What I would do is using $\ f = 1 $ and $\ z_0=3$ but where I'm confused is if I sub $\ z = 3$ in is this not undefined?
Seeing as the Cauchy Integral Formula is : $$\ \int_C \frac {f(z)}{z-z_0}dz = 2\pi i f(z_0) $$ does this mean my answer is just $\ 6\pi i? $ (I'm just thinking outload here) and any help with the second part would be brilliant also! Thanks
Let us first consider Part (ii).
As the only singularity of the function $f(z)$ is at $z = 3$, any integral over a closed curve that does not contain the point $z = 3$ is just $0$, as there are no singularities contained within the curve.
Therefore, $\oint_C f(z)dz = 0$ for any closed curve $C$ that doesn't contain the point $z = 3$.
Now we consider Part (i), where $z = 3$ is contained within the curve. Here, one must evaluate the Residue of $f(z)$ the point $z = 3$.

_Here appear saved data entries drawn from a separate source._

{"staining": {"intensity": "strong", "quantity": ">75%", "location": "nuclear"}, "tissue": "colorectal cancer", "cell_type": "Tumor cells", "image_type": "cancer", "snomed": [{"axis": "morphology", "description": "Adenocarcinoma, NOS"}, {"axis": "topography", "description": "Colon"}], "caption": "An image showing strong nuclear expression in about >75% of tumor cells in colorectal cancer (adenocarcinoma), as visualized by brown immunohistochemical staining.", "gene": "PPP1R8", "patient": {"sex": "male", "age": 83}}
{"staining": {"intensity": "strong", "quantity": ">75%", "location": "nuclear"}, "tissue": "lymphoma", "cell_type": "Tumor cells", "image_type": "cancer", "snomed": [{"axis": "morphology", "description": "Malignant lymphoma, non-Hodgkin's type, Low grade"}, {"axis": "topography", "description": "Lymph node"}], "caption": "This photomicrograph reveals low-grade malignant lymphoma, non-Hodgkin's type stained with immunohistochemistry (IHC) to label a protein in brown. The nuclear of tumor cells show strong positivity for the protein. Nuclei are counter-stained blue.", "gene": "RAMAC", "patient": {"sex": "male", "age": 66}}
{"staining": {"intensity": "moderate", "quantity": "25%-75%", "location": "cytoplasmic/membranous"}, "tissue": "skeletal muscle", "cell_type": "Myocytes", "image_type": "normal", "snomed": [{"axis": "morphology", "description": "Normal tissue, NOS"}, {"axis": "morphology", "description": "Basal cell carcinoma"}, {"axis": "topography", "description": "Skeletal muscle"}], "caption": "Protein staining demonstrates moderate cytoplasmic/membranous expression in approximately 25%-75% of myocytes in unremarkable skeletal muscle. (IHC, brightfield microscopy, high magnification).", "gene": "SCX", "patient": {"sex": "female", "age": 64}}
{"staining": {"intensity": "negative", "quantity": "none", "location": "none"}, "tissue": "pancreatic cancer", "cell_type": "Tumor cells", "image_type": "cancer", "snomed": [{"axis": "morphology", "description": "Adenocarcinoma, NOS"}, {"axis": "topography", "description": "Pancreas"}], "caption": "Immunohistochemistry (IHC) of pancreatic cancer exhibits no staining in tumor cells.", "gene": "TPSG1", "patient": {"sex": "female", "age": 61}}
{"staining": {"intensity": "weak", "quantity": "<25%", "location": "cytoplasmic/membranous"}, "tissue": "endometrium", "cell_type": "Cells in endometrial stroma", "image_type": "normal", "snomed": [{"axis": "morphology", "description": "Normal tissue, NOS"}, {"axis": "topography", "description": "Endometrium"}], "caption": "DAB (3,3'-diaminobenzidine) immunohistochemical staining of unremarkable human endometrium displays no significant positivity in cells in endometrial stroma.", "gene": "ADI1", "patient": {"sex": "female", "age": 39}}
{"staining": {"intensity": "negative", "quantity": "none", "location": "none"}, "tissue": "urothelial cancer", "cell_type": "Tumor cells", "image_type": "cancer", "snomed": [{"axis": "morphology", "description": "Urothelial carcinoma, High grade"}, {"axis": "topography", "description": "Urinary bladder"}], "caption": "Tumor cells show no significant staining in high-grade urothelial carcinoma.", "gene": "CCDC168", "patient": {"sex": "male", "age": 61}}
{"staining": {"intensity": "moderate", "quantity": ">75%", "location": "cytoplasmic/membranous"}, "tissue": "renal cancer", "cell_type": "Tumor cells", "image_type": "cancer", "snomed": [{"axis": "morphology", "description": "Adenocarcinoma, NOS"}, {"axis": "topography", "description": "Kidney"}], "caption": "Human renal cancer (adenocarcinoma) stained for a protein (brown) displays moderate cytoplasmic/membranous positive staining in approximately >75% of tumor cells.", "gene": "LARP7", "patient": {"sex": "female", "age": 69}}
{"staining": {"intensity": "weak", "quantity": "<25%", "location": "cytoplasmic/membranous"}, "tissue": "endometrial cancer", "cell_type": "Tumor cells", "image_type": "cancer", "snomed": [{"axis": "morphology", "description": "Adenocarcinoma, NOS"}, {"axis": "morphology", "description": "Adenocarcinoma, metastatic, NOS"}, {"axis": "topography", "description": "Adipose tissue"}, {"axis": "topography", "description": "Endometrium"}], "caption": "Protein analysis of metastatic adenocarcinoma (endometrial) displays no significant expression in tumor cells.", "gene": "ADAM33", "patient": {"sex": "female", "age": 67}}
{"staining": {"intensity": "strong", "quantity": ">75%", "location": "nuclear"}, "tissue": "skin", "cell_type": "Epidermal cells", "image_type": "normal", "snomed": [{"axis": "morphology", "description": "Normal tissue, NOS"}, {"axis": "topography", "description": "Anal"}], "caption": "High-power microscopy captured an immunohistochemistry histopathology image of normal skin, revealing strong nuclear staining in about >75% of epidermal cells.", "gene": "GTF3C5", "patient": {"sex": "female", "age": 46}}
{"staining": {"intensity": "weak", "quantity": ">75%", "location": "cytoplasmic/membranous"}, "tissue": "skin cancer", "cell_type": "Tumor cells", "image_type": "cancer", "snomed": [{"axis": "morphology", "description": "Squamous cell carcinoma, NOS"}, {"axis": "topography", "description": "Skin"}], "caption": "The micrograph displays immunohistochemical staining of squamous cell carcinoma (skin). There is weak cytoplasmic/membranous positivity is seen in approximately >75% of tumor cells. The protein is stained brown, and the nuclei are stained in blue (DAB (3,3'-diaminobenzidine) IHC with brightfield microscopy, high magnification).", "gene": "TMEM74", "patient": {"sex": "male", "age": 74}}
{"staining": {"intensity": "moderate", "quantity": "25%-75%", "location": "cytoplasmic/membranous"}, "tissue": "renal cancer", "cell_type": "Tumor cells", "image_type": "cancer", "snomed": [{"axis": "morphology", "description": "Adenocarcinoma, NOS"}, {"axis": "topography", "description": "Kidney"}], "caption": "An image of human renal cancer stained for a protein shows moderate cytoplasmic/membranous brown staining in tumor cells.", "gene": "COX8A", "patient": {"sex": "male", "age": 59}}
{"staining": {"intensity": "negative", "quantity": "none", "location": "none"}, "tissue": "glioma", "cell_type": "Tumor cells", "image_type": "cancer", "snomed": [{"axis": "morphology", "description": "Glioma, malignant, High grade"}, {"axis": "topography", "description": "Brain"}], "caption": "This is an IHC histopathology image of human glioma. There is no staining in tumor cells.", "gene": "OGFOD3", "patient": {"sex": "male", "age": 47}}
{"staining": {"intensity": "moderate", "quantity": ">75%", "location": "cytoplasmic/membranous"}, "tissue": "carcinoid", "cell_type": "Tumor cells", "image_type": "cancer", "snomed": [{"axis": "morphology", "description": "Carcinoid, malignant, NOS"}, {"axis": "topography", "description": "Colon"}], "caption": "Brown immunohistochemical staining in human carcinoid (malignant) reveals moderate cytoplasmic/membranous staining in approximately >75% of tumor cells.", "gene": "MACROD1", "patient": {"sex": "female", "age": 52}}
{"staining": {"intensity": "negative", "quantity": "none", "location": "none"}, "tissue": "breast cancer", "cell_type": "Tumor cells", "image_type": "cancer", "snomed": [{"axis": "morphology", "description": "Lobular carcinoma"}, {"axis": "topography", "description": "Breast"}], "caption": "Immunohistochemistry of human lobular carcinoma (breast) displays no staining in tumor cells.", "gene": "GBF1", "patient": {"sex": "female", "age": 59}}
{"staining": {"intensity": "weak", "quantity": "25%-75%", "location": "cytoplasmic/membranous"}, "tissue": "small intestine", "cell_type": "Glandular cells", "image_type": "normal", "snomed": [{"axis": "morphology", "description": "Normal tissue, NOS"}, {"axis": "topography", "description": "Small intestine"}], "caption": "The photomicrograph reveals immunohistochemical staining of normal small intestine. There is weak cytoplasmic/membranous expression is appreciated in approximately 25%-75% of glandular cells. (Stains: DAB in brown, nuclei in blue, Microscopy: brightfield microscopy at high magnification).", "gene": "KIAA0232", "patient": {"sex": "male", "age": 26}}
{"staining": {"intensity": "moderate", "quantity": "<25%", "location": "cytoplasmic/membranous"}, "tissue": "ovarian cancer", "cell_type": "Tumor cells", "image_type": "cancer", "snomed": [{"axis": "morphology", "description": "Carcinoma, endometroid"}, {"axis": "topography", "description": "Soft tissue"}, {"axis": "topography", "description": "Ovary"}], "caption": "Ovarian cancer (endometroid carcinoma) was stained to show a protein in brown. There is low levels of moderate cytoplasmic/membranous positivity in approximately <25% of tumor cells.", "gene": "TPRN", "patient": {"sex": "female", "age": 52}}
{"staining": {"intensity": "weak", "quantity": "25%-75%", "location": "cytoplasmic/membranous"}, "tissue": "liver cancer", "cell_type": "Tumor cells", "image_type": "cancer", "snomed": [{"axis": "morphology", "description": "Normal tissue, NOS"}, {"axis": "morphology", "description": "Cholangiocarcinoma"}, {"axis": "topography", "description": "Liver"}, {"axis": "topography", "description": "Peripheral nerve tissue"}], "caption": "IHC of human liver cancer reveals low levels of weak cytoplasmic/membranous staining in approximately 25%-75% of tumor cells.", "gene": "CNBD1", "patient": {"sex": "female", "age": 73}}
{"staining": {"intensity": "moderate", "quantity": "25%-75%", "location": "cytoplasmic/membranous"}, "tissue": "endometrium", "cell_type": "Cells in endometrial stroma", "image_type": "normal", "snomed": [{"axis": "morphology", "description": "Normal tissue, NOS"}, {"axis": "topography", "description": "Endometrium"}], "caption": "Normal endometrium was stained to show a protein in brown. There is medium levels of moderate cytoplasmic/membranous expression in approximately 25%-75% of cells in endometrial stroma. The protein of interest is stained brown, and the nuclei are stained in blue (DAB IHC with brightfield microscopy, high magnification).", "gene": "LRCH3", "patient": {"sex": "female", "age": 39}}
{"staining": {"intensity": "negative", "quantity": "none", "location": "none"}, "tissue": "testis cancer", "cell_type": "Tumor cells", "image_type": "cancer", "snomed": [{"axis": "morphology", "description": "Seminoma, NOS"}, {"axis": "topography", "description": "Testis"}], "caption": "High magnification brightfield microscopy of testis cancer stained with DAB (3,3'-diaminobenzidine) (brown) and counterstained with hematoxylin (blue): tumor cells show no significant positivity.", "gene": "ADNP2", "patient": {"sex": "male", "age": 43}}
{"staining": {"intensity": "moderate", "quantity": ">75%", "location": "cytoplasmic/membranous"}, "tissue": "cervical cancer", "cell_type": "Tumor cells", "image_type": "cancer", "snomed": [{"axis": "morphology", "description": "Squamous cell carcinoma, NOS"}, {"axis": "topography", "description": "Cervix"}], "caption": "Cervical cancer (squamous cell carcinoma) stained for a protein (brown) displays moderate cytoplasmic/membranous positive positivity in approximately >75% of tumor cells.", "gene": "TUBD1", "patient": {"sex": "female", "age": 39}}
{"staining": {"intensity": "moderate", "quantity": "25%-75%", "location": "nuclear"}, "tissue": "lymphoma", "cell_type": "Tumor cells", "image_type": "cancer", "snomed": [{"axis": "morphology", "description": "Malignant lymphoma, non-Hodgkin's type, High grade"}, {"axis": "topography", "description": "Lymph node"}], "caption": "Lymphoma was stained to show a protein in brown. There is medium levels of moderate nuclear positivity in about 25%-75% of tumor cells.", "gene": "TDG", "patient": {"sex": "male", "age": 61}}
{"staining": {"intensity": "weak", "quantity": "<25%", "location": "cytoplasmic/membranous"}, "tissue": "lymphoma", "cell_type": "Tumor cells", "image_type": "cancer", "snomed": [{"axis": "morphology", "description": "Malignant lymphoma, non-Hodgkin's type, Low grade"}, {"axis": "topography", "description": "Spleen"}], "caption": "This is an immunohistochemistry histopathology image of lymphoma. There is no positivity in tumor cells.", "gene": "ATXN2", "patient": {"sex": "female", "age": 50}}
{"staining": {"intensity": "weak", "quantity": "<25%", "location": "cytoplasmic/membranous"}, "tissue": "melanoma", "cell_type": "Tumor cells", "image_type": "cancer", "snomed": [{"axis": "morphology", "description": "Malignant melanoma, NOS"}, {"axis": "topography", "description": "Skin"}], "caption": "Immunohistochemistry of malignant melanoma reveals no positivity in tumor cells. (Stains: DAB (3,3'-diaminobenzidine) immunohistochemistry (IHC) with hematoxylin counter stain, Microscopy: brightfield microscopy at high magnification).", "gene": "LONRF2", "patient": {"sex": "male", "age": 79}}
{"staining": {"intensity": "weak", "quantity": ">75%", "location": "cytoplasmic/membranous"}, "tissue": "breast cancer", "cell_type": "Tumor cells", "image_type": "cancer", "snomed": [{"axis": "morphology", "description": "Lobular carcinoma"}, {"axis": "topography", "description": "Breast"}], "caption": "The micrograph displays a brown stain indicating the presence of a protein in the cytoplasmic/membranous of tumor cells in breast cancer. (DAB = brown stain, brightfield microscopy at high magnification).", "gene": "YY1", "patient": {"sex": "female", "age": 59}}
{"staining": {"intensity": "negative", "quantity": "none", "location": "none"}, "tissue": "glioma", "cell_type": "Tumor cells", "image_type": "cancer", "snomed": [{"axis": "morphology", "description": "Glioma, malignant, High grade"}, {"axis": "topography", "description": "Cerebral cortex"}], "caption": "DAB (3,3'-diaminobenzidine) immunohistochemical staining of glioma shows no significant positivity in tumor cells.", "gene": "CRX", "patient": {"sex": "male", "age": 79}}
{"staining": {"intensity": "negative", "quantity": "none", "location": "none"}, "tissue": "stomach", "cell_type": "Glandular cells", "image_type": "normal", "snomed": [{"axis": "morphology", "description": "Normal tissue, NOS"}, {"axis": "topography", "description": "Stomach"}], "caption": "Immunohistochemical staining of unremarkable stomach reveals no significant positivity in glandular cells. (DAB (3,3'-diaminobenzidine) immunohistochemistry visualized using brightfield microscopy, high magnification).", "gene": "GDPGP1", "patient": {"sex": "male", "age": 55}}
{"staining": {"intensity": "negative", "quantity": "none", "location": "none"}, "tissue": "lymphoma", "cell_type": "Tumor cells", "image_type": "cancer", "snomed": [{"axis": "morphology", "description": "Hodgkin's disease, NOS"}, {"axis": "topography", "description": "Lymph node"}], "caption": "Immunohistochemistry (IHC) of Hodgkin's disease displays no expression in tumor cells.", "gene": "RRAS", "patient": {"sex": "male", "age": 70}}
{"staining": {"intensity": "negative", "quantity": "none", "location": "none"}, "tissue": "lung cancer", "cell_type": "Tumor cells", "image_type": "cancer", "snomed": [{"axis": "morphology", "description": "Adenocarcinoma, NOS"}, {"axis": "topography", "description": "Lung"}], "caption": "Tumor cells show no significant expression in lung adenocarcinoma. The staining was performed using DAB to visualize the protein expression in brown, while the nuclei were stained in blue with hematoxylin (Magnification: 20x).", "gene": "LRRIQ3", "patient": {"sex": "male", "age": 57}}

The Residue is easily evaluated, as we only have to deal with a simple pole. It is given by: $$\text{Res}_3 f(z) = 2\pi i\lim\limits_{z \rightarrow 3}{(z - 3)f(z)} = 2\pi i$$
Thus, in this case, $\oint_C f(z)dz = 2\pi i$, if I haven't made any mistakes (no guarantees there, I'm pretty new to Residue Calculus myself).